What the task asks: Where a picture appears, leave it out, and print the rest of the records as they are.

═════ Record set ═════

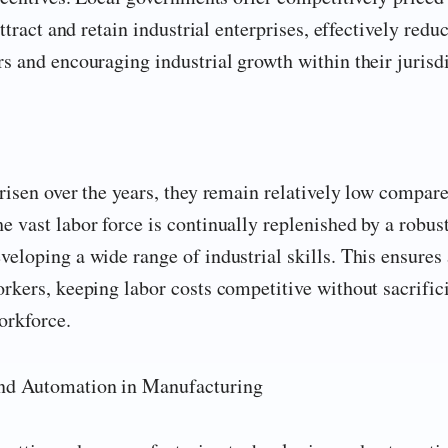
ttract and retain industrial enterprises, effectively redu
s and encouraging industrial growth within their jurisdi
risen over the years, they remain relatively low compare
 vast labor force is continually replenished by a robus
eloping a wide range of industrial skills. This ensures
rkers, keeping labor costs competitive without sacrific
orkforce.
nd Automation in Manufacturing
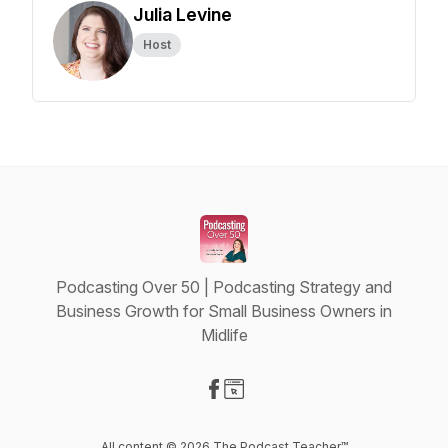
Julia Levine
Host
Podcasting Over 50 | Podcasting Strategy and
Business Growth for Small Business Owners in
Midlife
Visit our Facebook page
Visit our Website page
All content © 2026 The Podcast Teacher™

═════

Solution below:
ttract and retain industrial enterprises, effectively redu
s and encouraging industrial growth within their jurisdi
risen over the years, they remain relatively low compare
 vast labor force is continually replenished by a robus
eloping a wide range of industrial skills. This ensures
rkers, keeping labor costs competitive without sacrific
orkforce.
nd Automation in Manufacturing
Julia Levine
Host
Podcasting Over 50 | Podcasting Strategy and
Business Growth for Small Business Owners in
Midlife
Visit our Facebook page
Visit our Website page
All content © 2026 The Podcast Teacher™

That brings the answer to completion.